RECORD EXCERPTS:
((

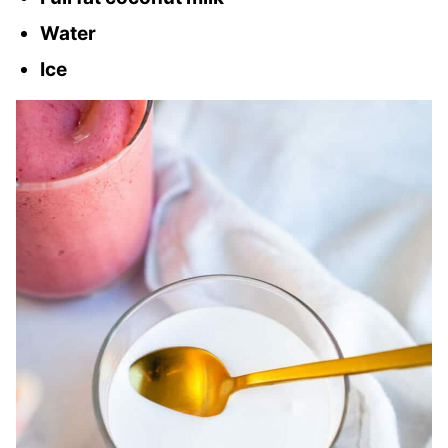
Water
Ice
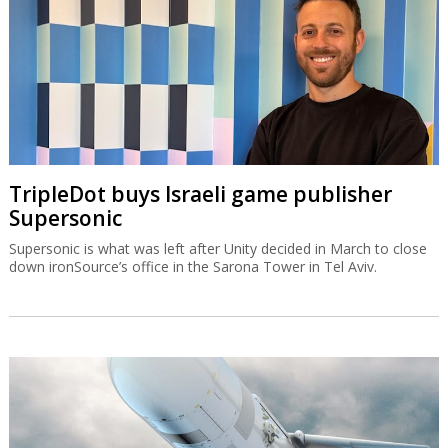
TripleDot buys Israeli game publisher
Supersonic
Supersonic is what was left after Unity decided in March to close
down ironSource’s office in the Sarona Tower in Tel Aviv.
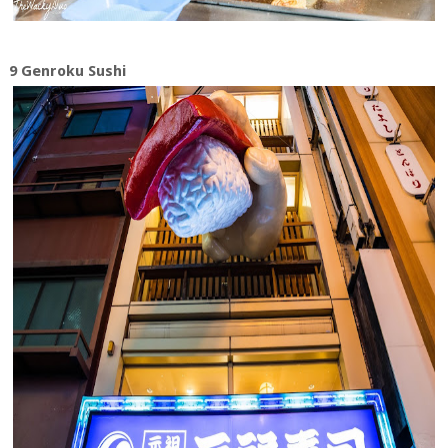
9 Genroku Sushi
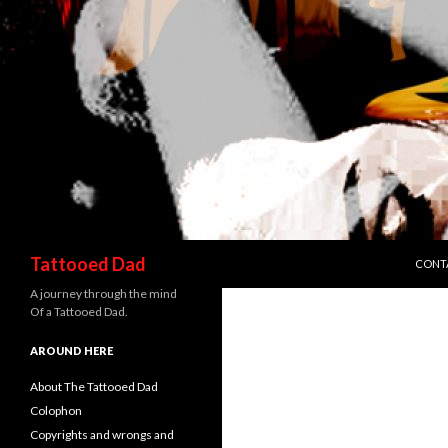
SKIP 
Search
Tattooed Dad
CONT
A journey through the mind
Of a Tattooed Dad.
AROUND HERE
About The Tattooed Dad
Colophon
Copyrights and wrongs and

))

Copy out every line of text from the records above, word for word, without including the pictures.

EXERCISE OUTPUT:
Water
Ice
TripleDot buys Israeli game publisher
Supersonic
Supersonic is what was left after Unity decided in March to close
down ironSource’s office in the Sarona Tower in Tel Aviv.
9 Genroku Sushi
SKIP 
Search
Tattooed Dad
CONT
A journey through the mind
Of a Tattooed Dad.
AROUND HERE
About The Tattooed Dad
Colophon
Copyrights and wrongs and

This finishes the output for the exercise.